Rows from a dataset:
· · ·
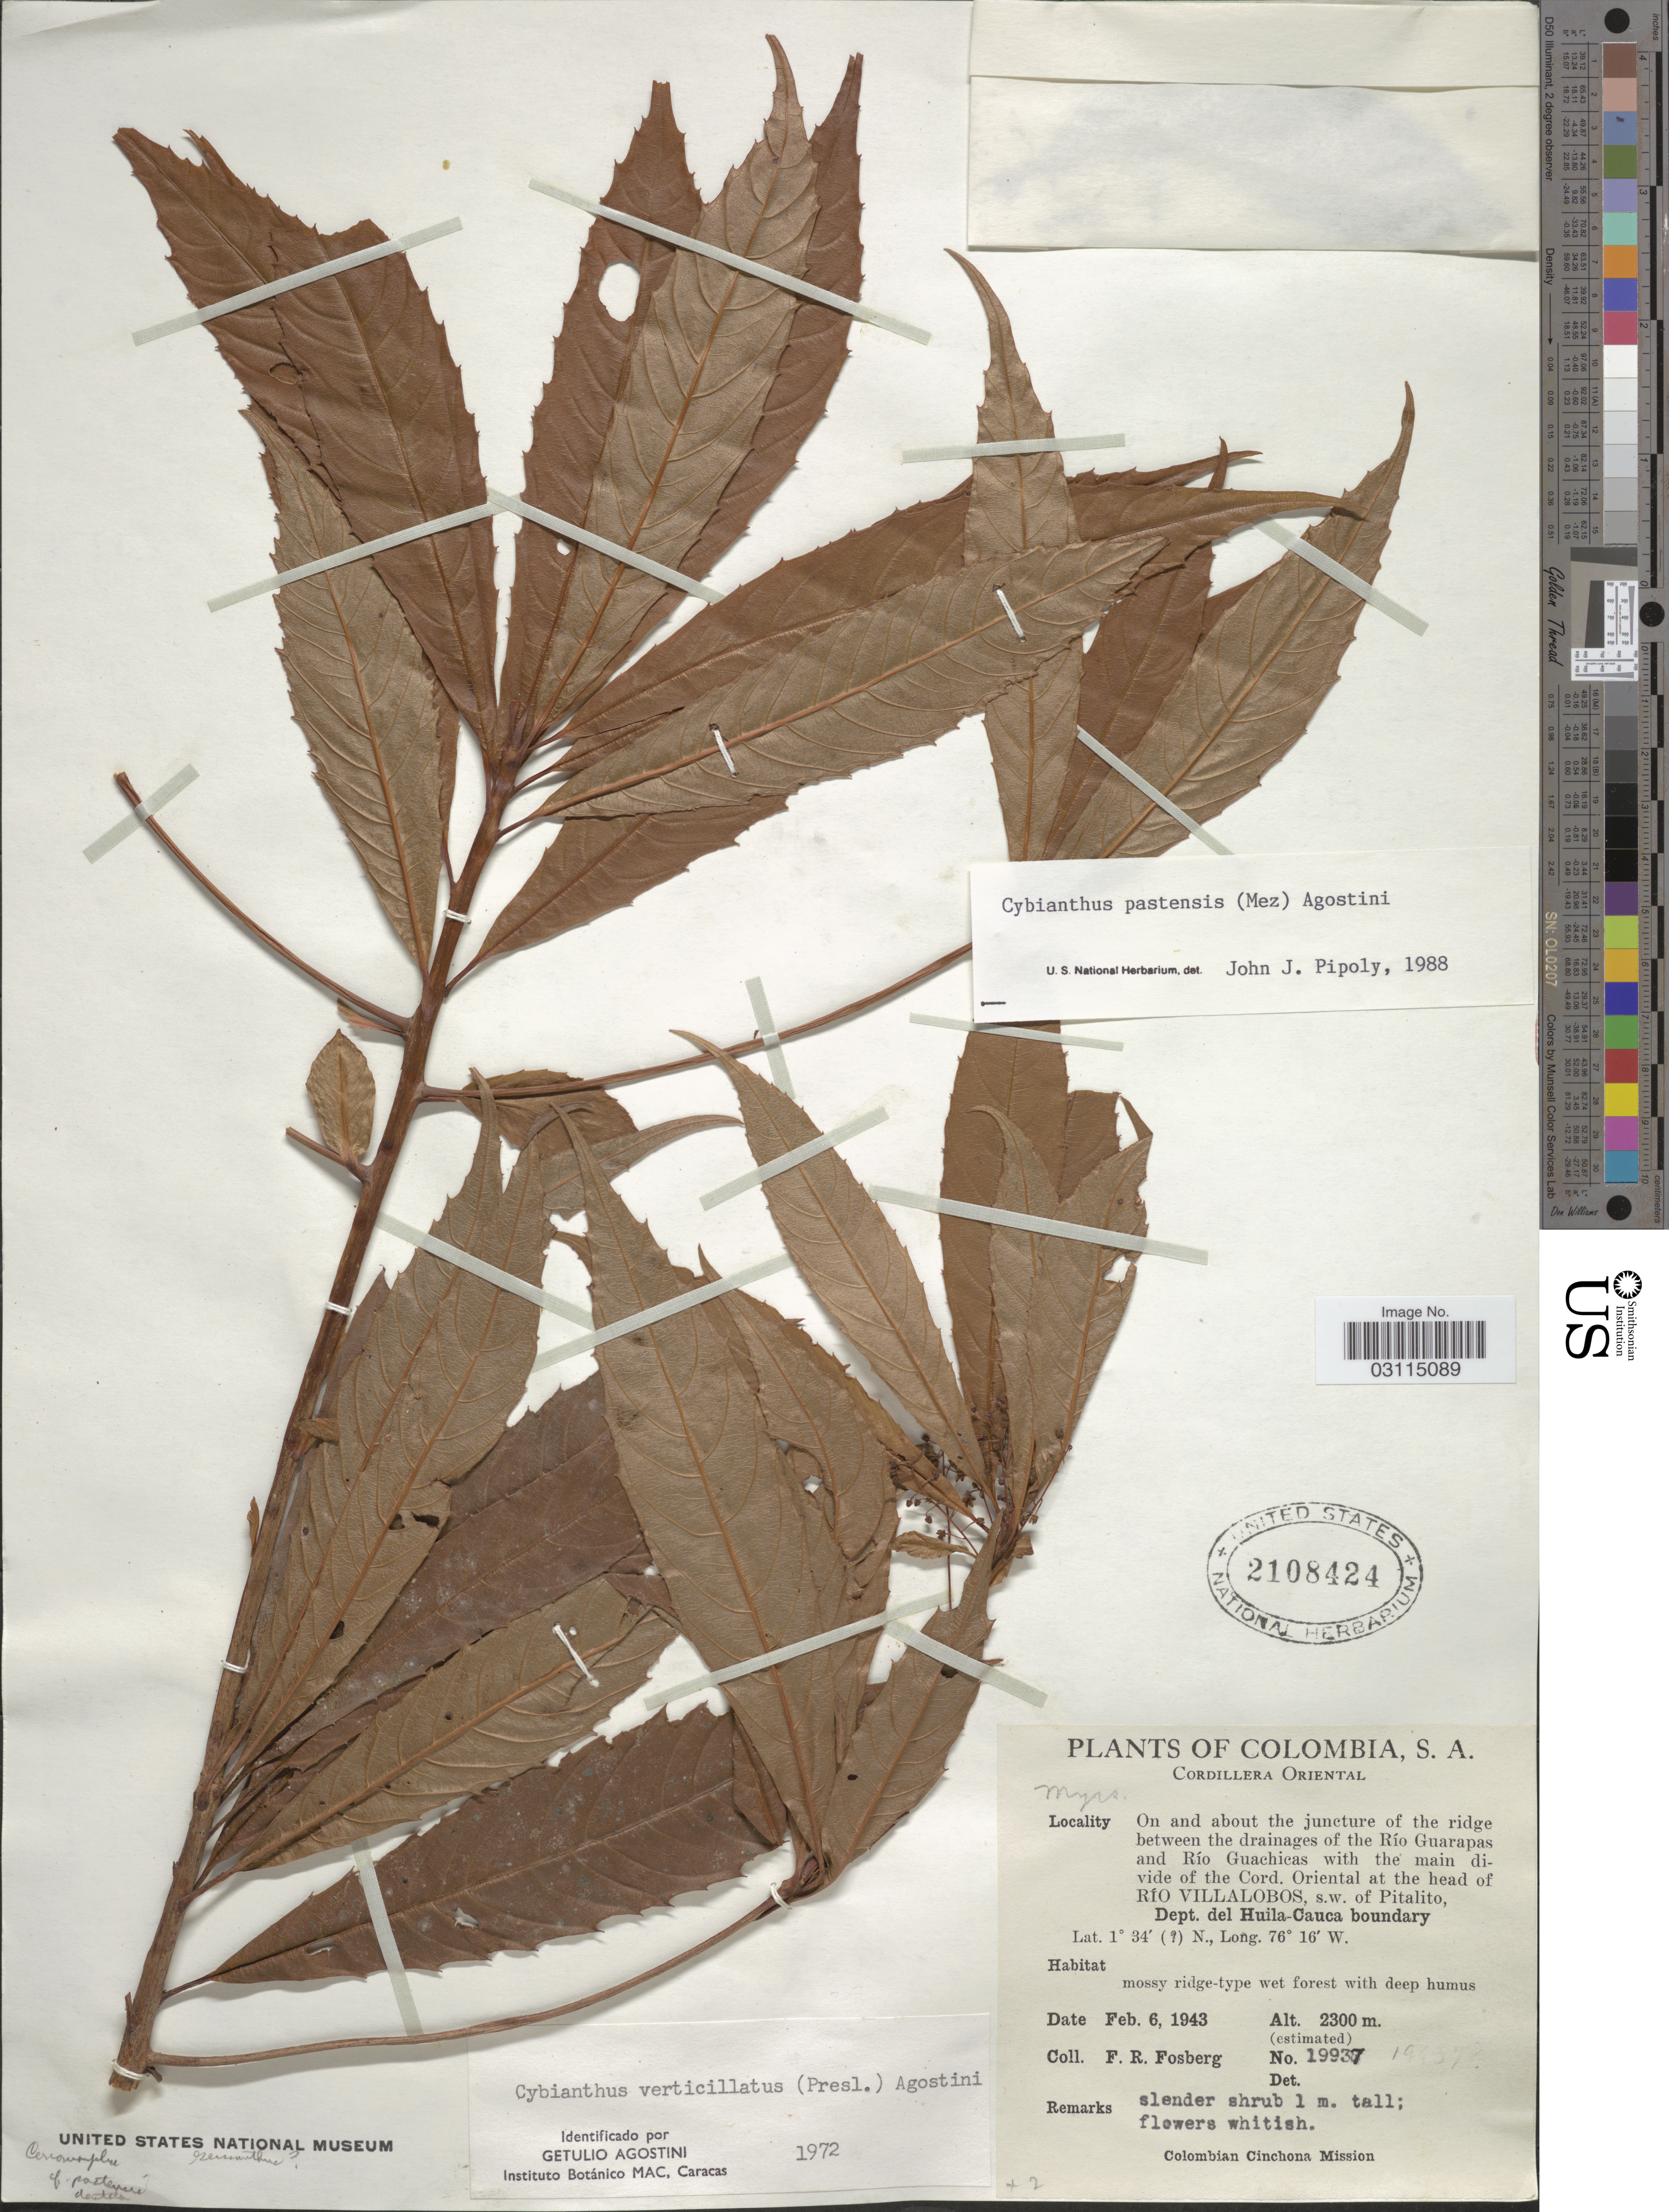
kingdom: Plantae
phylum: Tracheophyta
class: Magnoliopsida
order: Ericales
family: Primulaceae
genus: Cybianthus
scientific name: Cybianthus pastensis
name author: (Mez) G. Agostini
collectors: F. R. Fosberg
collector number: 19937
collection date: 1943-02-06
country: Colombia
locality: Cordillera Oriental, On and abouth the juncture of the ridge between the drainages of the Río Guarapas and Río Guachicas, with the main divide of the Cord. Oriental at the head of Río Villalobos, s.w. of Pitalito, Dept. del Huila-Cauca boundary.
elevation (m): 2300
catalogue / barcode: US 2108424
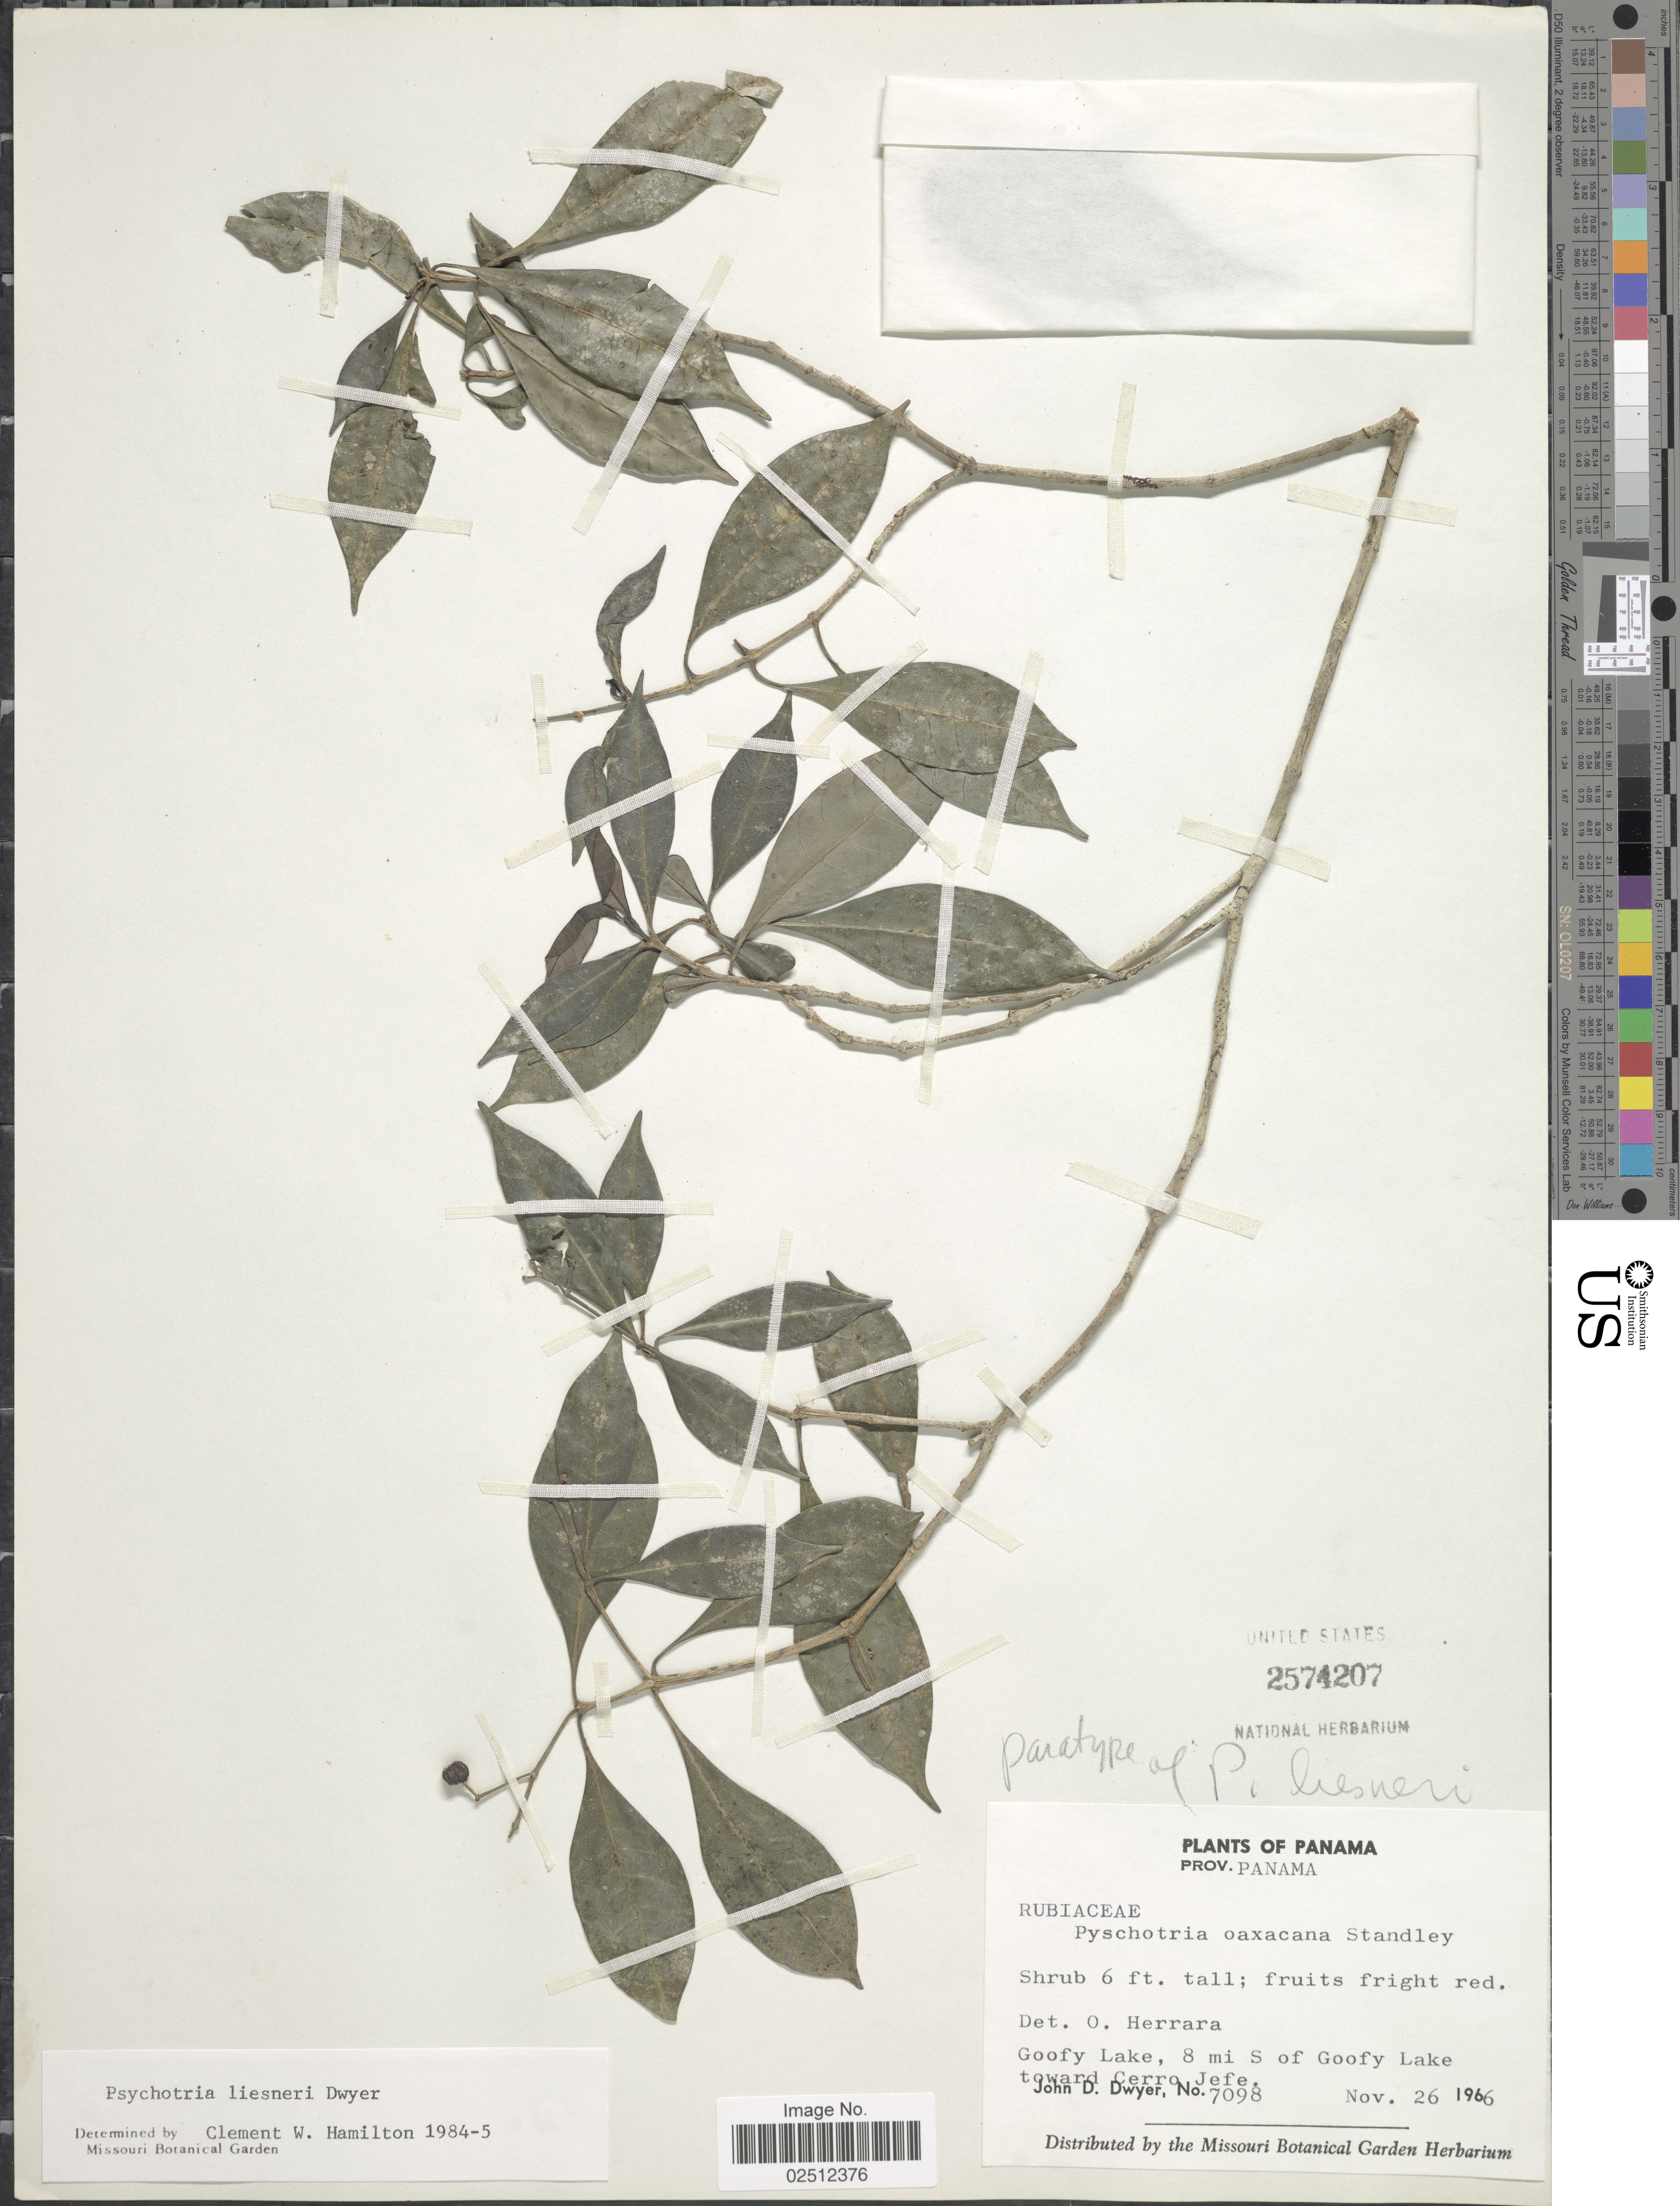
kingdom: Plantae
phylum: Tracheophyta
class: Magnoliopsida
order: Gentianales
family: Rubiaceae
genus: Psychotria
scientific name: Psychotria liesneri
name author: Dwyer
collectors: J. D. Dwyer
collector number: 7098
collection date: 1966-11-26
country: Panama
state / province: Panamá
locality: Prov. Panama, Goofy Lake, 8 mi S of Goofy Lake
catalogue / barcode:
· · ·
▶ Exercise details
From the entries above, pull out every line that contains the string "number".

▶ Solution
collector number: 19937
collector number: 7098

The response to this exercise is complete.